Não é para fazer comparação, mas é bom recordar que nem sempre o homem, funcionando como o vilão da história, merece repúdio total. Pinço de nossa vida literária um episódio que quase ninguém conhece, envolvendo dois monstros sagrados da bela época de nossas letras.
São personagens: Olavo Bilac, carioca, príncipe dos poetas, e Coelho Neto, maranhense, que encheu um tempo em nossa literatura até ser eleito alvo preferencial dos ataques daqueles que genericamente se intitulavam ""modernistas".
Bilac combatia a ditadura de Floriano Peixoto, foi preso e confinado, mesmo assim continuou a luta contra o ditador. Precisou fugir certa vez, estava de caixa baixa, empenhou as jóias da mãe. Quando as coisas melhoraram, voltou ao Rio e soube que as jóias iriam a leilão. Acabrunhado, procurou Coelho Neto, amigo do livreiro Francisco Alves -o mesmo que deixaria sua fortuna para a Academia Brasileira de Letras.

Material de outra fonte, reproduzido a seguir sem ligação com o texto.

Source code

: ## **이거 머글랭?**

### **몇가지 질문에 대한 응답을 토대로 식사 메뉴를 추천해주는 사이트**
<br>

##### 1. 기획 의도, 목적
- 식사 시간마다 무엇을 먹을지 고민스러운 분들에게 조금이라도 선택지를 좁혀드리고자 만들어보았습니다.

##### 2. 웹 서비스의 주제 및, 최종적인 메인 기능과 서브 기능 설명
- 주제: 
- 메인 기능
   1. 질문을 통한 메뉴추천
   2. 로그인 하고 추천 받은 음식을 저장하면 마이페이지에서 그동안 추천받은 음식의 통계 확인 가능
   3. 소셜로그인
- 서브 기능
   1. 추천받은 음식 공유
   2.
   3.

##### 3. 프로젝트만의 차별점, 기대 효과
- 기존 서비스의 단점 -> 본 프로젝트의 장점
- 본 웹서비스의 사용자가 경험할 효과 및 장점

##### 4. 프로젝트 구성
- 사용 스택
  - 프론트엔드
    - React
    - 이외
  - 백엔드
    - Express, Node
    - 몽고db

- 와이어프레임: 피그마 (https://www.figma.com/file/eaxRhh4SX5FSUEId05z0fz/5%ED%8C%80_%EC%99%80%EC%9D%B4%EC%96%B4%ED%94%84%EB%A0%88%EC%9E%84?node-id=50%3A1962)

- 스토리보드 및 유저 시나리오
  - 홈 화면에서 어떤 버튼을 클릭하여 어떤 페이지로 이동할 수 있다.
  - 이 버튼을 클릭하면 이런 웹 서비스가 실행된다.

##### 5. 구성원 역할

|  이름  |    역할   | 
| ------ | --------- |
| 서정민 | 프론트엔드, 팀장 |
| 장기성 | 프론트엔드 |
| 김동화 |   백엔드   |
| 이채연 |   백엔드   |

Foram os dois, poeta e romancista, ao livreiro Alves, na esperança de um adiantamento por conta dos direitos autorais de algum livro que ainda poderia ser escrito. Era uma segunda-feira. O leilão das jóias seria na sexta. Alves perguntou se eles tinham algum original pronto. Não tinham. Fugindo da polícia de Floriano, o poeta guardara alguns sonetos esparsos, não davam para formar um volume. Coelho Neto naquele momento nada tinha na gaveta.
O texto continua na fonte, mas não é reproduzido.